-- TEXTE DE RÉFÉRENCE --
++++++++++++++++++++

Opinion
La
campagne de boycott d'Israël:
Arguments juridiques d'une campagne
politique
Julien Salingue
Julien
Salingue
Lundi 20 juin 2011
Intervention
lors du Colloque
"Israël-Palestine, 3 questions actuelles
de droit international",
organisé à
l'Université Libre de Bruxelles (avril
2011)
NB : le texte qui
suit est la version écrite d'une
intervention orale lors d'un
colloque organisé à
l'ULB.
Les actes de ce colloque seront édités.
Une version enrichie et argumentée de ce
travail donnera alors lieu à publication.

++++++++++++++++++++

-- DONNÉES FOURNIES --
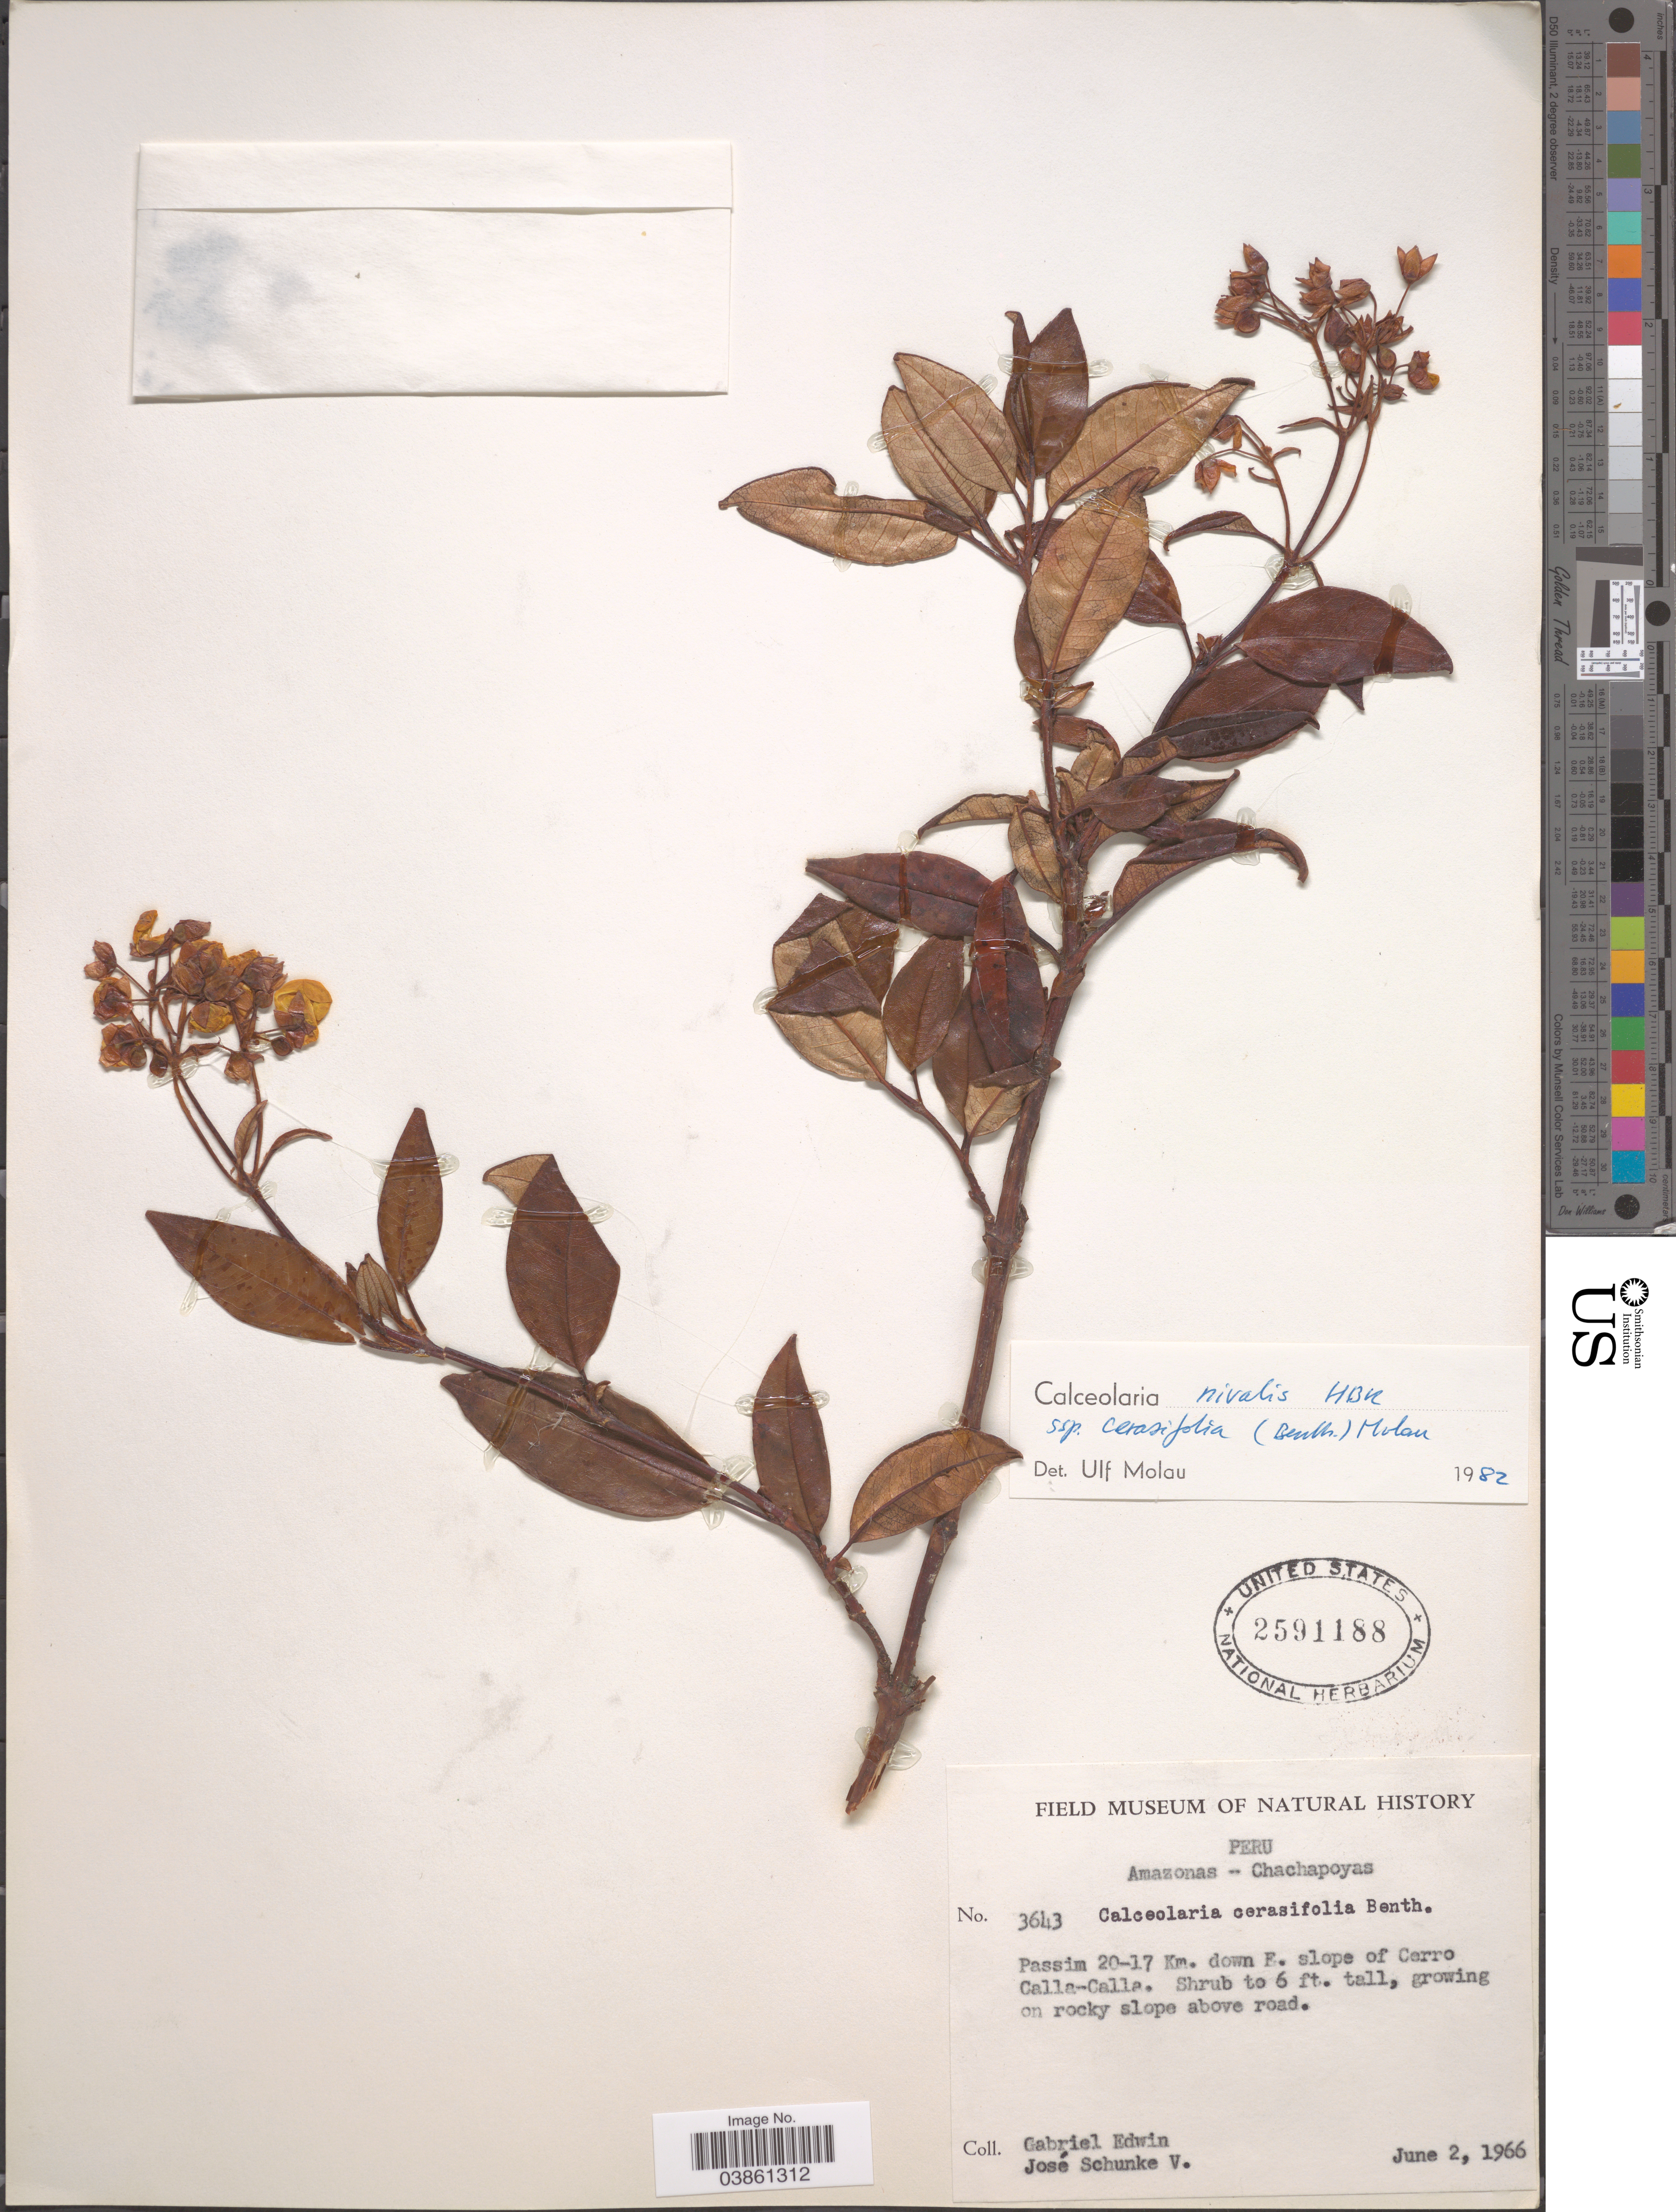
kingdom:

++++++++++++++++++++

-- CONSIGNES --
1 - Dites si chacune des affirmations suivantes concorde avec le texte sur la campagne de boycott d'Israël. Répondez par oui ou par non, puis citez les mots du texte qui tranchent la question.
(a) Le colloque s'est tenu à l'Université Libre de Bruxelles en avril 2011.
(b) Les actes du colloque ont déjà été publiés.
(c) Le texte est la version écrite d'une intervention orale.
2 - Poursuivez le texte sur la campagne de boycott d'Israël à partir de sa dernière phrase.

-- RÉPONSES --
1 -
(a) Oui : « organisé à l'Université Libre de Bruxelles (avril 2011) ».
(b) Non : « Les actes de ce colloque seront édités. »
(c) Oui : « la version écrite d'une intervention orale ».

2 -
La campagne
internationale BDS, pour Boycott,
désinvestissement et sanctions, entrera
en juillet prochain dans sa septième
année. C’est en effet en juillet 2005,
soit exactement un an après l’avis de la
Cour Internationale de Justice au sujet
de l’édification du Mur, que 172
organisations, forces syndicales et
associations palestiniennes ont lancé
l’appel au BDS, dont voici un extrait :
«
Nous, représentants de la Société Civile
Palestinienne, invitons
les organisations des sociétés civiles
internationales et les gens de
conscience du monde entier à imposer de
larges boycotts et à mettre en
application des initiatives de retrait
d’investissement contre Israël tels que
ceux appliqués à l’Afrique du Sud à
l’époque de l’Apartheid. Nous faisons
appel à vous pour faire pression sur vos
Etats respectifs afin qu’ils appliquent
des embargos et des sanctions contre
Israël. Nous invitons également les
Israéliens honnêtes à soutenir cet
appel, dans l’intérêt de la justice et
d’une véritable paix. Ces mesures de
sanction non-violentes devraient être
maintenues jusqu’à ce qu’Israël honore
son obligation de reconnaître le droit
inaliénable des Palestiniens à
l’autodétermination et respecte
entièrement les préceptes du droit
international ».
« Droit inaliénable
des Palestiniens », « droit
international »… Que ce soit dans
l’appel ou dans les différents articles
et conférences des animateurs de la
campagne, on constate une forte présence
de la référence au droit, ou aux droits.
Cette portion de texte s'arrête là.